Your assignment: Sort through the data and copy the lines holding the word "middle".

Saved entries
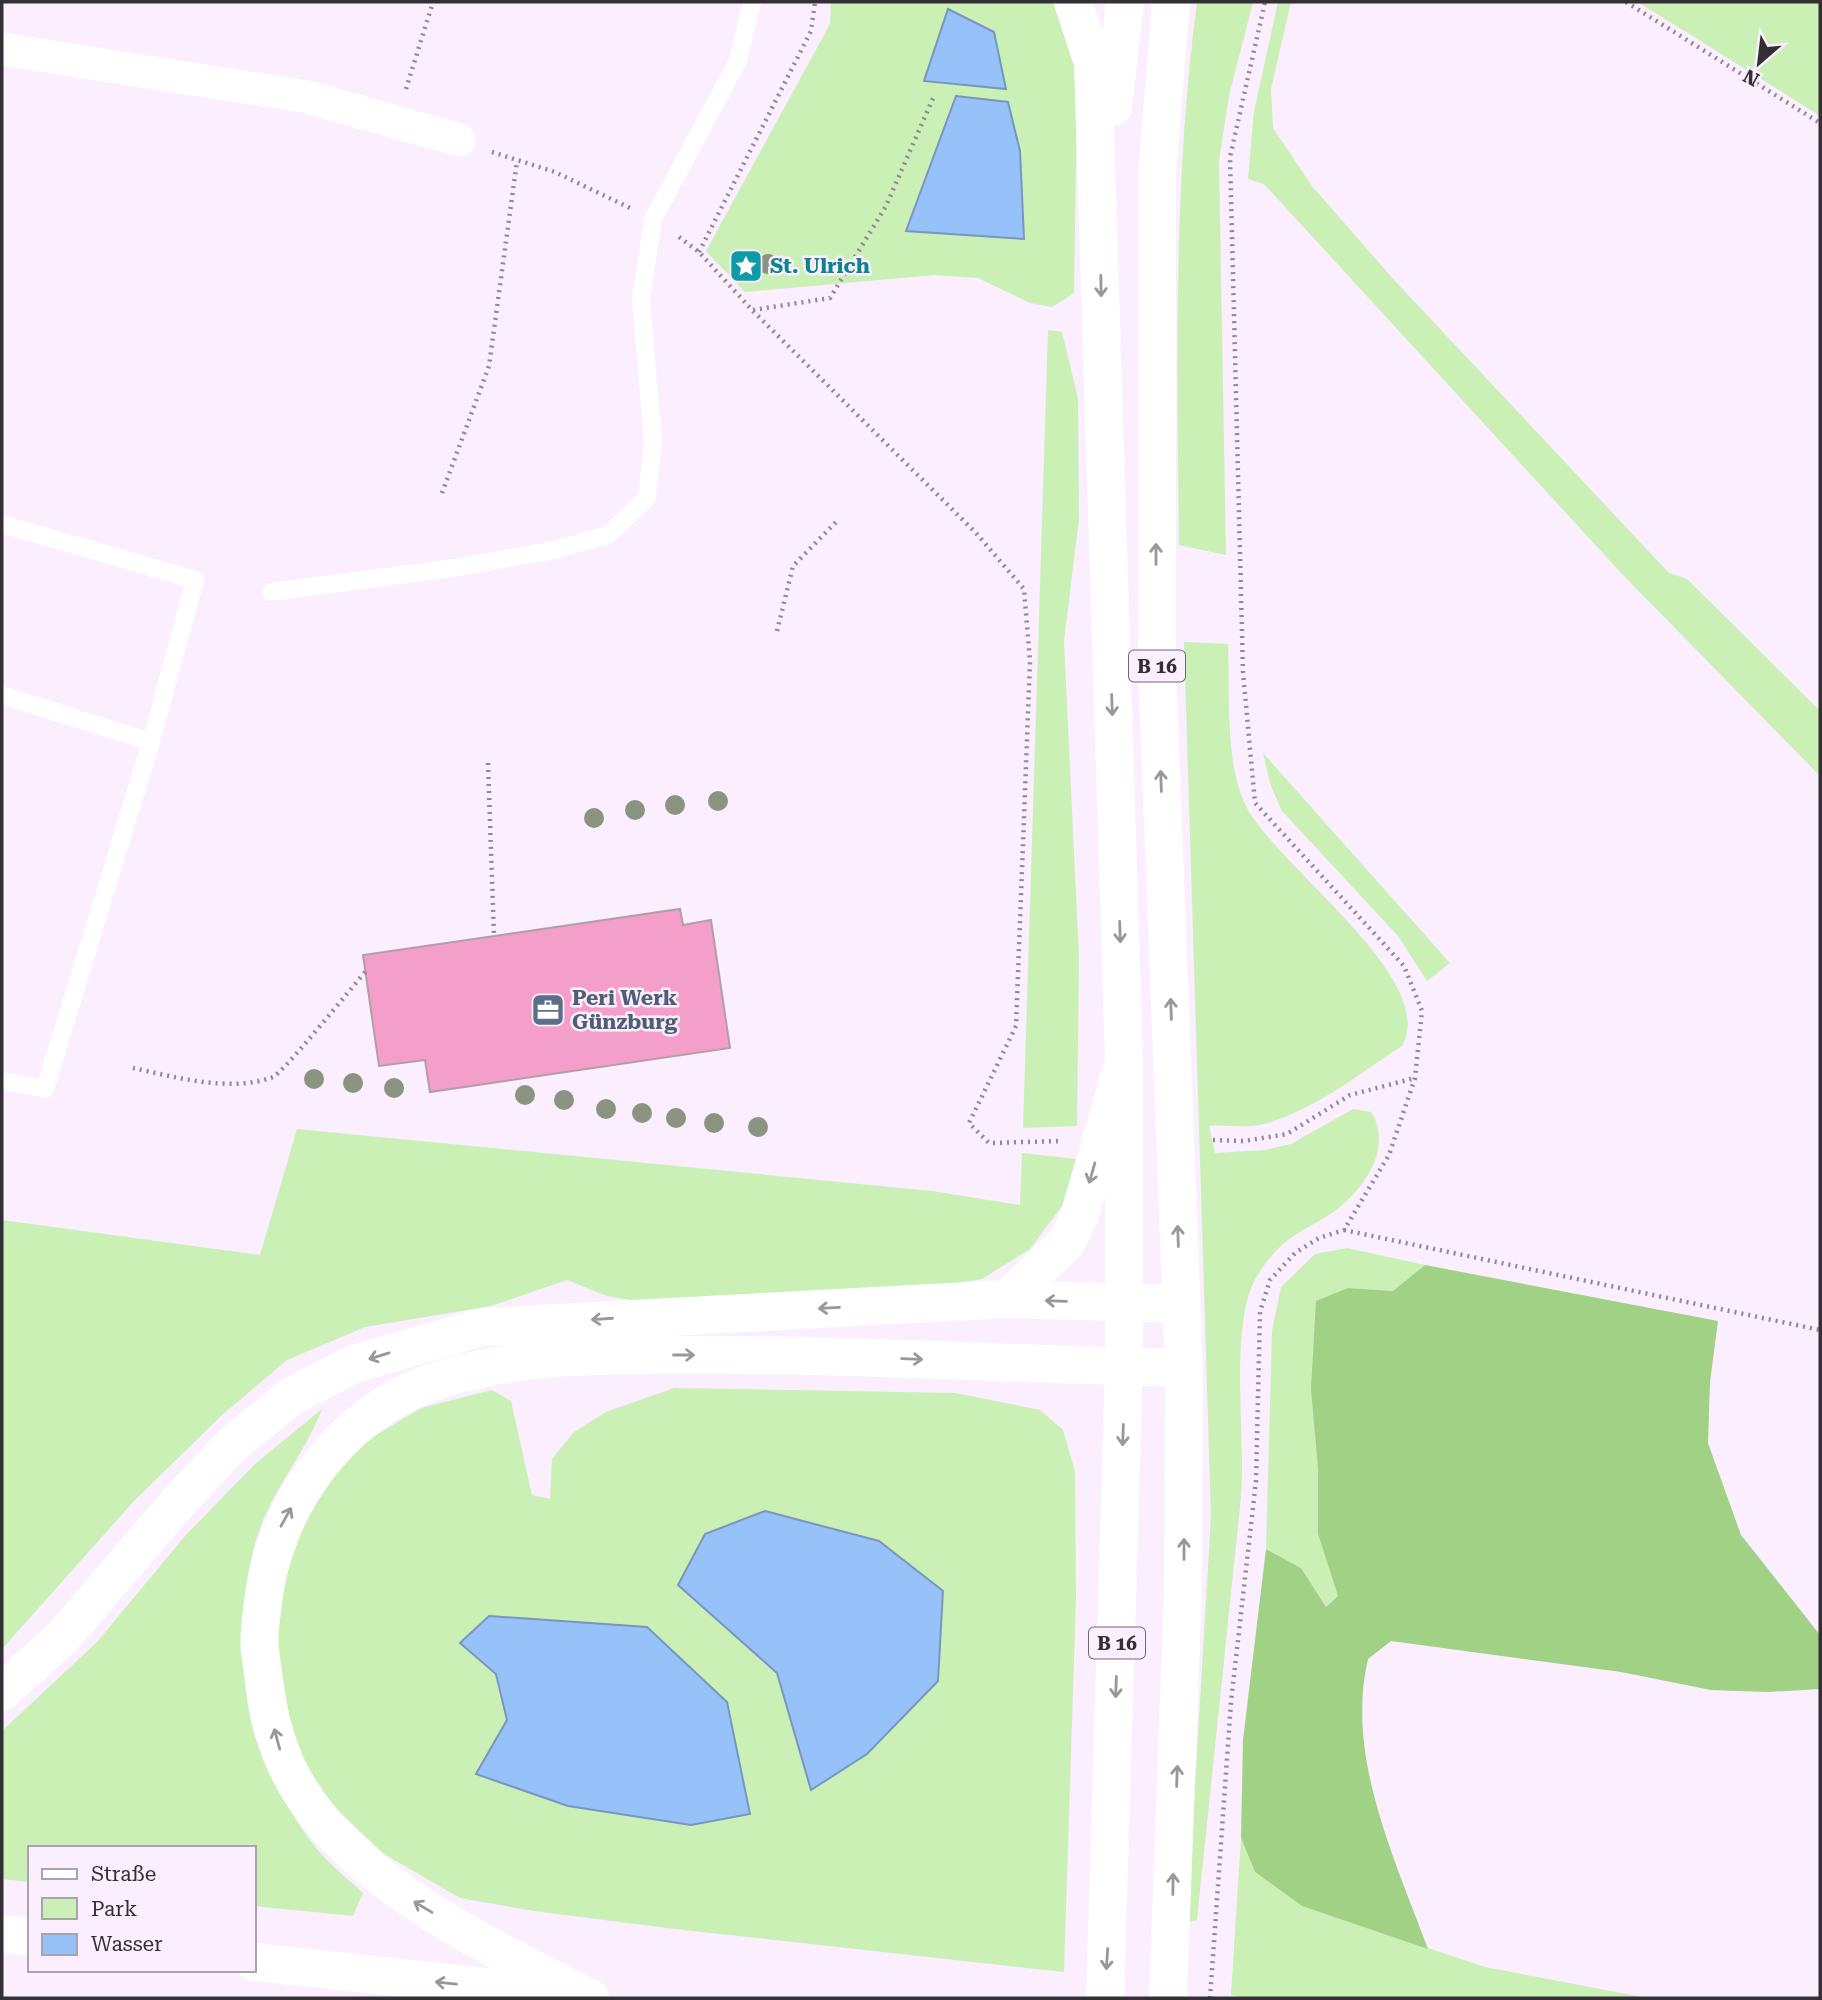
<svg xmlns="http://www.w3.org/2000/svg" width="1822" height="2000" viewBox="0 0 1822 2000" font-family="'Roboto Serif',serif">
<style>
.green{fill:#caf0b6}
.forest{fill:#a0d185}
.water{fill:#96c2f9;stroke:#7996be;stroke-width:2}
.building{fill:#f49fca;stroke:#b19ea7;stroke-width:2}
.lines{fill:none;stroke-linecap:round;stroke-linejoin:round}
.path{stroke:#8f8791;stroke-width:4.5;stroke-dasharray:2 5;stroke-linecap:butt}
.lane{stroke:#fff;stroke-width:18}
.street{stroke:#fff;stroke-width:33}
.primary{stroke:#fff;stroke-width:38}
.highway{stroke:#fff;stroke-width:38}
.tree{fill:#8a9480}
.oneway{stroke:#9a979a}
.labels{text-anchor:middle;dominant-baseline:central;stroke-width:5;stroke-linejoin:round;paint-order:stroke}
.shield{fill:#fbeefe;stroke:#706871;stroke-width:2}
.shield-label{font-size:19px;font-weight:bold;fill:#342f35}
.culture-label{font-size:21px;font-weight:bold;fill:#0d838f;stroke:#fbeefe;text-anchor:start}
.service-label{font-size:21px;font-weight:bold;fill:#4e5e75;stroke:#fbeefe;text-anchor:start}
</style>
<rect width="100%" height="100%" fill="#fbeefe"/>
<path class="green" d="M831,2H1053L1071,37L1077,94L1074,293L1052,307L1030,303L978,278L934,275L745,292L706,251L830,24Z
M1197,2H1253L1229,96L1219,161L1226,555L1179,545C1177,363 1173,183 1197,2Z
M1278,2H1291L1271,89L1273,128L1312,186L1395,281L1669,573L1687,579L1820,711V776L1622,574L1264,184L1248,179L1254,111Z
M1638,2H1820V116L1809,109Z
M1048,330L1062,332L1078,398L1079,519L1064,641L1079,957L1077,1126L1023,1128Z
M1184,642L1228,644C1230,692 1225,759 1244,802C1270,862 1441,978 1402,1046C1360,1073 1313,1111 1264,1124C1247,1129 1226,1124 1209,1126L1215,1153L1265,1150L1291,1144L1353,1109L1371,1112C1395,1149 1361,1194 1329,1215C1315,1224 1301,1230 1288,1240C1276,1249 1265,1263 1257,1276C1231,1318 1243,1423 1242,1472C1242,1490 1240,1508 1238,1526L1197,1920L1187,1922L1211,1516Z
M1263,753L1450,963L1427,981L1398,936L1282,811L1271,786Z
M297,1129L932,1191L1020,1205L1022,1153L1076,1159L1062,1206L1030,1249L982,1279L870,1297L652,1304L607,1296L567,1280L491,1306L365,1327L287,1360L221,1416L134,1501L2,1649V1220L260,1255Z
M1347,1248L1425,1265L1393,1291L1348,1288L1318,1468V1534L1338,1596L1326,1607L1301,1568L1266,1549L1272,1331L1281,1287L1315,1254Z
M674,1388L955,1393L1040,1410L1063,1430L1075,1471L1076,1598L1064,1972L675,1929L534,1911L460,1898L384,1854L328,1801L304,1760L280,1692L276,1636L282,1585L308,1506L358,1446L421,1408L492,1390L511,1401L532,1495L550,1499L552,1459L574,1432L606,1412Z
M322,1409C305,1454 271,1491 257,1537C240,1591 239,1666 251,1722C259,1758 293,1820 317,1849C330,1865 348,1879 363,1893L353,1916L254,1906V1848H30V1882L2,1879V1731L97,1642L185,1536L255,1464Z
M1241,1838L1255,1872L1302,1906L1485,1967L1647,1998H1248L1231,1995Z"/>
<path class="forest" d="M1425,1265L1718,1321L1710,1382L1708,1443L1741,1535L1820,1635V1689L1767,1692L1711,1690L1621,1672L1391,1641L1368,1659C1345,1756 1395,1859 1428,1949L1302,1906L1255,1872L1241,1838L1243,1740L1266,1549L1301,1568L1326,1607L1338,1596L1318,1534V1468L1311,1389L1316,1301L1348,1288L1393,1291Z"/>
<path class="water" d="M948,9L994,32L1006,89L924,81Z
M956,96L1008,102L1020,151L1024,239L906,231Z
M765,1511L879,1541L943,1591L938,1681L867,1754L811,1790L777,1673L678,1585L705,1534Z
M489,1616L647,1627L727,1702L750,1814L691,1825L568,1806L476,1774L507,1720L496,1674L460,1643Z"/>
<path class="building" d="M680,909L683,925L711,920L730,1048L430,1092L425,1060L379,1066L363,955Z"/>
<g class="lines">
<path class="path" d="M1626,2L1820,123
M406,89L433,2
M492,152L555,172L630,208
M679,237L699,252L752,310L976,533L1024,589L1030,661L1016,1026L969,1123L989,1143L1061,1141
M699,252L811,31L815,2
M753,310L830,298L886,206L934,96
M442,493L489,366L517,161
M777,631L793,566L839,519
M488,763L494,936
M133,1068C175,1077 231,1093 273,1077C283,1073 352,987 366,971
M1213,1140L1244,1141L1287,1134L1350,1095L1415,1078
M1344,1230L1820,1330
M1210,1998L1231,1702L1256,1481L1260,1312L1270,1280L1295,1253L1319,1238L1344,1230L1389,1155L1415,1078L1422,1011L1404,966L1255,803L1243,672L1230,157L1265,2"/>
<path class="lane" d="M2,524L195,580L151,742
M271,592L454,568L554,550L608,535L647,498L653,441L641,299L653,219L738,61L752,2
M2,695L151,742L45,1089L2,1081"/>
<path class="street" d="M2,49L307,97L459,140"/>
<path class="primary" d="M1073,2L1093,63L1124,1060V1367L1105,1998
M1113,107L1125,2
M1168,1998L1183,1589L1184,1368L1157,667V174L1171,2"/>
<path class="highway" d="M1007,1299L1066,1243L1080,1215L1124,1060
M2,1692L62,1638L180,1500L234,1443L292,1396L354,1364L482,1327L1007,1299L1180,1304
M2,1934L30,1937
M254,1962L568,1996
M590,1998C483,1943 327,1873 281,1753C268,1721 265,1685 260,1651C258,1635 261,1618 263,1603C273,1509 338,1416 430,1383C520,1351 622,1355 717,1355C872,1355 1028,1365 1184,1368"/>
</g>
<g class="tree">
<circle cx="768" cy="264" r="10"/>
<circle cx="718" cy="801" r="10"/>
<circle cx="675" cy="805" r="10"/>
<circle cx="635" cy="810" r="10"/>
<circle cx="594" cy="818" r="10"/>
<circle cx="314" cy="1079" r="10"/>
<circle cx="353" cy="1083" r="10"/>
<circle cx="394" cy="1088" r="10"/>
<circle cx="525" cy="1095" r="10"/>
<circle cx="564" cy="1100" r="10"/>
<circle cx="606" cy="1109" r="10"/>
<circle cx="642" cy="1113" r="10"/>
<circle cx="676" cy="1118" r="10"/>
<circle cx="714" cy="1123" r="10"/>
<circle cx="758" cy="1127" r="10"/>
</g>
<defs><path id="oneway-shaft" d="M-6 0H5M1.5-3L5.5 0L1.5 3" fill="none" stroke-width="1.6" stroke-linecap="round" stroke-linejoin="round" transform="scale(1.75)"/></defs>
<g class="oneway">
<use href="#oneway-shaft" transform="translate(1101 286) rotate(89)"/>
<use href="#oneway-shaft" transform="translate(1156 554) rotate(-90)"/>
<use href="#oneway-shaft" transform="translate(1112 705) rotate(88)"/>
<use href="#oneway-shaft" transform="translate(1161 781) rotate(-92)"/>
<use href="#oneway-shaft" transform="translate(1120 932) rotate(88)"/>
<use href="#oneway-shaft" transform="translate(1171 1009) rotate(-92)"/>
<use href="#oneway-shaft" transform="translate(1092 1173) rotate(106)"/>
<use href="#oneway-shaft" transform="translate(1178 1236) rotate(-92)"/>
<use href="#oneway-shaft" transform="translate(1056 1301) rotate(-178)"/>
<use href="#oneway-shaft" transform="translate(829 1308) rotate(177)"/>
<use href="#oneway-shaft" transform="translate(602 1319) rotate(176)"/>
<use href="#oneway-shaft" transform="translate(684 1355)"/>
<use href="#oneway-shaft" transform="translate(379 1356) rotate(163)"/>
<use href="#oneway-shaft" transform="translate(912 1359) rotate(2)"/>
<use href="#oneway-shaft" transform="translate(1123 1435) rotate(92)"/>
<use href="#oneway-shaft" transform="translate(286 1517) rotate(-61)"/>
<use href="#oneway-shaft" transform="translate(1184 1549) rotate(-90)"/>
<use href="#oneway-shaft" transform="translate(1116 1687) rotate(92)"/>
<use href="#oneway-shaft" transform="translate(277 1739) rotate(-105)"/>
<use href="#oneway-shaft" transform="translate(1177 1776) rotate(-88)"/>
<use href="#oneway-shaft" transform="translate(1173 1884) rotate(-89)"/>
<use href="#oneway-shaft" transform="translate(423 1907) rotate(-149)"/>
<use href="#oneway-shaft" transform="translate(1107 1959) rotate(94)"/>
<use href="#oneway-shaft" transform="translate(446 1983) rotate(-174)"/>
</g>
<defs>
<symbol id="sight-square" viewBox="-11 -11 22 22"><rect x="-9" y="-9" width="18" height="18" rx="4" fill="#0f9aa8" stroke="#fbeefe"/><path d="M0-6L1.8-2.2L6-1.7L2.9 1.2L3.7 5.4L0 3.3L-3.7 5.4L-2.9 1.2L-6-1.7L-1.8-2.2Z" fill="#fff"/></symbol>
<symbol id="office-square" viewBox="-11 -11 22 22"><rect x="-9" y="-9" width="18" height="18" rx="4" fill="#5c6f8a" stroke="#fbeefe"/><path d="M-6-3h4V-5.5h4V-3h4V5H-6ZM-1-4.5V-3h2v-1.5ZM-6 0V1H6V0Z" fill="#fff"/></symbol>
</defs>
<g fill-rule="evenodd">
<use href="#sight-square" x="727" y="247" width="38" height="38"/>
<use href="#office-square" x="529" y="991" width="38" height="38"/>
</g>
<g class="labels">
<g class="shield">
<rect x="1129" y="650.5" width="56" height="31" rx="5"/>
<rect x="1089" y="1627.5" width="56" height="31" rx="5"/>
</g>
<g class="shield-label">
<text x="1157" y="666">B 16</text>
<text x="1117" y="1643">B 16</text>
</g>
<g class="culture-label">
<text x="770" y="266">St. Ulrich</text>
</g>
<g class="service-label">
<text x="572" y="998">Peri Werk<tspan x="572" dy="24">Günzburg</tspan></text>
</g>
</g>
<rect width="1822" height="2000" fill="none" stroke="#342f35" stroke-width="7"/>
<rect x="28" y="1846" width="228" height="126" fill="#fbeefe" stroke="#aba2ae" stroke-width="2"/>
<rect x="42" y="1869" width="35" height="10" fill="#ffffff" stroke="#aba2ae" stroke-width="2"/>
<text x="91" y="1881" font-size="21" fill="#342f35">Straße</text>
<rect x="42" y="1898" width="35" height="21" fill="#caf0b6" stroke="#aba2ae" stroke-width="2"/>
<text x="91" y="1916" font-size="21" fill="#342f35">Park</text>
<rect x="42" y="1934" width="35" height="21" fill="#96c2f9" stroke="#aba2ae" stroke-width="2"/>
<text x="91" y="1951" font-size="21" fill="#342f35">Wasser</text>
<g transform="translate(1759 63) rotate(208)" stroke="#fbeefe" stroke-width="5" paint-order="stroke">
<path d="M0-5L12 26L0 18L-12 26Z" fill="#342f35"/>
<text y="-10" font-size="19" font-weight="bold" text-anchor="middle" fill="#342f35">N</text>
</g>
</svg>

Response to the exercise:
.labels{text-anchor:middle;dominant-baseline:central;stroke-width:5;stroke-linejoin:round;paint-order:stroke}
<text y="-10" font-size="19" font-weight="bold" text-anchor="middle" fill="#342f35">N</text>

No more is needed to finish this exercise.